In practice, RoPE is applied in the attention layer:

```python
# Inside MultiHeadAttention.forward()
qkv = self.qkv_proj(x)  # (b, t, 3*d_out)
q, k, v = split_and_reshape(qkv)  # (b, h, t, d_h)

# Apply RoPE BEFORE KV-caching
if freqs_cis is not None:
    q = RotaryEmbedding.apply_rotary(q, freqs_cis)
    k = RotaryEmbedding.apply_rotary(k, freqs_cis)

# Then compute attention as usual
scores = q @ k.transpose(-2, -1) / sqrt(d_h)
attn = softmax(scores, dim=-1)
output = attn @ v
```

**Key**: RoPE is applied to Q and K but **NOT V** — only positional information goes into the attention weights, not the values.


In [10]:
def simple_attention_with_rope(q, k, v, rope_module, seq_len):
    """
    Simplified attention with RoPE.
    
    Args:
        q, k, v: Tensors of shape (batch, heads, seq_len, head_dim)
        rope_module: RotaryEmbedding instance
        seq_len: Sequence length
    
    Returns:
        Attention output of same shape as v
    """
    # Get RoPE frequencies
    freqs_cis = rope_module(seq_len)
    
    # Apply RoPE to Q and K (NOT V)
    q = rope_module.apply_rotary(q, freqs_cis)
    k = rope_module.apply_rotary(k, freqs_cis)
    
    # Scaled dot-product attention
    head_dim = q.size(-1)
    scores = (q @ k.transpose(-2, -1)) / (head_dim ** 0.5)
    attn = torch.softmax(scores, dim=-1)
    output = attn @ v
    
    return output, attn

# Demo
rope = RotaryEmbedding(head_dim=32)
seq_len = 10

q = torch.randn(1, 4, seq_len, 32)
k = torch.randn(1, 4, seq_len, 32)
v = torch.randn(1, 4, seq_len, 32)

output, attn = simple_attention_with_rope(q, k, v, rope, seq_len)

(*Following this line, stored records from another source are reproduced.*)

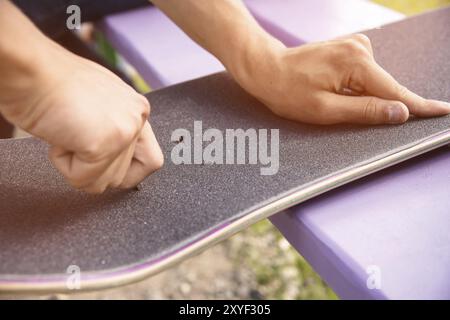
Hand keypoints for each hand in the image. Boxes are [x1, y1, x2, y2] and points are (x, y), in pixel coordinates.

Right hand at [2, 44, 163, 193]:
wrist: (30, 69)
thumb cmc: (52, 83)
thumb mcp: (97, 106)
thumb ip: (113, 129)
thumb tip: (115, 159)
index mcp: (137, 109)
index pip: (151, 161)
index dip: (125, 171)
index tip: (104, 165)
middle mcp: (138, 119)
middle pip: (125, 177)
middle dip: (94, 168)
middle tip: (75, 136)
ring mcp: (125, 131)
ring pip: (106, 183)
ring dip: (78, 166)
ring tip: (68, 131)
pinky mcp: (105, 144)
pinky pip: (85, 180)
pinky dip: (65, 166)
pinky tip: (61, 136)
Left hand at [239, 34, 449, 124]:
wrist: (266, 68)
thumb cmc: (287, 91)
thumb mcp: (324, 110)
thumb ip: (364, 111)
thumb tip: (400, 113)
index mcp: (356, 63)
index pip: (395, 91)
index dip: (418, 106)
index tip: (442, 112)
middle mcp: (360, 48)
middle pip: (384, 87)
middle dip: (380, 106)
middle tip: (346, 114)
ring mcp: (355, 46)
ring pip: (374, 83)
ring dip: (364, 98)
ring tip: (328, 100)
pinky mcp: (349, 49)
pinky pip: (364, 76)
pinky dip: (358, 89)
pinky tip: (333, 92)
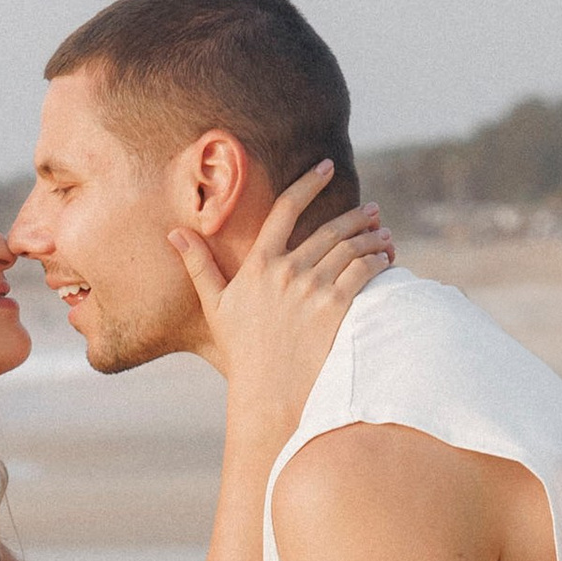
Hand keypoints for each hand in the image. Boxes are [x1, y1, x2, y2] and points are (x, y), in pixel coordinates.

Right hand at [174, 160, 393, 427]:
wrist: (269, 393)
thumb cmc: (242, 352)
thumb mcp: (215, 306)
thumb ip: (198, 266)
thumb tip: (174, 234)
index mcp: (260, 264)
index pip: (286, 208)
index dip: (308, 183)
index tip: (326, 167)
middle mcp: (288, 270)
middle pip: (331, 228)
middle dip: (357, 216)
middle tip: (373, 211)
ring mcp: (313, 288)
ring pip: (352, 248)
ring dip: (373, 238)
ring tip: (385, 235)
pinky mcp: (336, 307)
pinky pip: (364, 272)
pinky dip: (379, 261)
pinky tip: (388, 260)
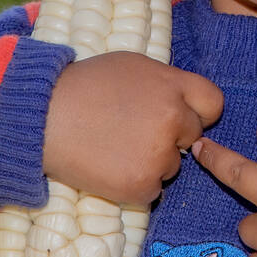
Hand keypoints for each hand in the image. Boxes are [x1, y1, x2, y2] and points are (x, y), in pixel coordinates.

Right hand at [43, 51, 222, 203]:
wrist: (43, 118)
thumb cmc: (83, 87)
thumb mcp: (131, 66)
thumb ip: (164, 83)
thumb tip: (182, 101)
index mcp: (172, 86)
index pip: (213, 103)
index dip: (198, 112)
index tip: (182, 117)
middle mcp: (172, 119)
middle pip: (192, 136)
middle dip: (171, 137)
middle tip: (135, 132)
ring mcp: (159, 155)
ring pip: (172, 165)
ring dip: (152, 162)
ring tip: (115, 146)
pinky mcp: (141, 185)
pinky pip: (152, 190)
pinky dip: (134, 183)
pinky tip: (110, 166)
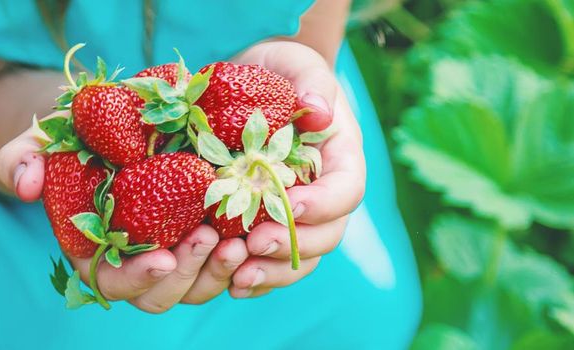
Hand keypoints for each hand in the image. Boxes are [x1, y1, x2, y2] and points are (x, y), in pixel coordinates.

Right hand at [0, 112, 249, 312]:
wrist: (119, 119)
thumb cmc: (75, 135)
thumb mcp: (45, 137)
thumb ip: (21, 157)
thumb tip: (24, 186)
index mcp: (95, 251)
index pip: (112, 282)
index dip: (136, 278)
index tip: (159, 257)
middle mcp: (137, 261)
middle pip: (161, 295)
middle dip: (187, 274)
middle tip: (209, 239)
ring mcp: (176, 252)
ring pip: (201, 285)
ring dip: (221, 268)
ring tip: (242, 237)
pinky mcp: (209, 235)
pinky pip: (232, 261)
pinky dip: (248, 252)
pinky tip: (263, 225)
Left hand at [223, 40, 365, 297]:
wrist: (253, 85)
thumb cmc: (279, 72)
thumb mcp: (295, 64)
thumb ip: (311, 81)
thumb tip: (318, 110)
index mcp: (339, 158)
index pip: (346, 191)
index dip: (323, 204)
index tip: (291, 205)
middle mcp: (323, 194)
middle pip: (326, 234)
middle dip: (293, 244)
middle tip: (255, 243)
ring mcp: (296, 216)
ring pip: (299, 258)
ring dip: (271, 272)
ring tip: (238, 277)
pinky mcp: (266, 227)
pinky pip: (268, 263)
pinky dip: (253, 278)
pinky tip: (228, 284)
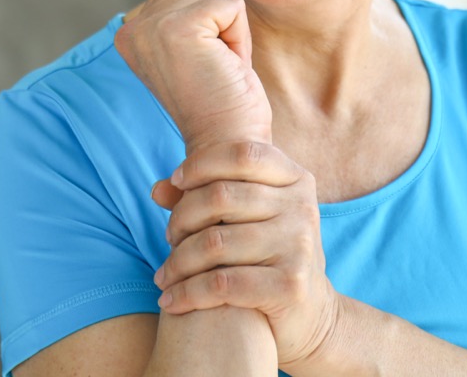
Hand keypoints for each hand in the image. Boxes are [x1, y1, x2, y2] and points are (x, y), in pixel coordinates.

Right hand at [115, 0, 272, 150]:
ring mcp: (153, 26)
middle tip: (213, 67)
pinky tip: (225, 66)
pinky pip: (231, 4)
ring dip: (231, 30)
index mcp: (131, 31)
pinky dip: (239, 36)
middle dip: (220, 22)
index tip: (201, 64)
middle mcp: (133, 27)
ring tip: (218, 67)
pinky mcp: (179, 28)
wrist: (227, 144)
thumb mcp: (201, 39)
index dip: (208, 23)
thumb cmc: (220, 99)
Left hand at [150, 141, 340, 370]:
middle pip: (221, 196)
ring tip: (164, 275)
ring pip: (215, 242)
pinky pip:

print(f"Output shape: {output.shape}")
print(f"Attention weights shape: {attn.shape}")
print(f"\nAttention matrix for first head (first 5x5):")
print(attn[0, 0, :5, :5].detach().numpy())

Output shape: torch.Size([1, 4, 10, 32])
Attention weights shape: torch.Size([1, 4, 10, 10])

Attention matrix for first head (first 5x5):
[[0.03593255 0.08071355 0.23664361 0.05539827 0.04589043]
 [0.27033275 0.15126061 0.06344225 0.02910307 0.06042084]
 [0.02558617 0.06199391 0.15081383 0.08664306 0.08330887]
 [0.19717795 0.14761339 0.02668178 0.0051381  0.01747172]
 [0.17322601 0.11085868 0.04897138 0.1102547  0.03070857]]


## Summary

**RoPE (Rotary Position Embedding)** encodes position by rotating Q and K vectors:

1. **Split dimensions into pairs** — each pair gets rotated independently
2. **Different frequencies** — early dims use low freq (global), late dims use high freq (local)
3. **Position-dependent rotation** — angle = `θ_i * position`
4. **Relative encoding** — attention score `Q_m · K_n` depends only on `m - n`
5. **Efficient via complex numbers** — precompute `e^(iθ)`, multiply as complex

### Advantages over absolute embeddings:
- ✅ Naturally encodes **relative** position ("how far apart are tokens?")
- ✅ Better **extrapolation** to longer sequences than seen in training
- ✅ No learned parameters — purely geometric
- ✅ Works seamlessly with **KV-cache** (position baked into cached keys)

### Where RoPE is used:
- LLaMA (all versions)
- GPT-NeoX
- PaLM
- Many modern open-source LLMs

---

## Next Steps

1. Integrate `RotaryEmbedding` into your `MultiHeadAttention` layer
2. Precompute `freqs_cis` once in the model constructor
3. Pass `freqs_cis` slice to each attention layer during forward pass
4. Train and see if RoPE improves long-range dependencies!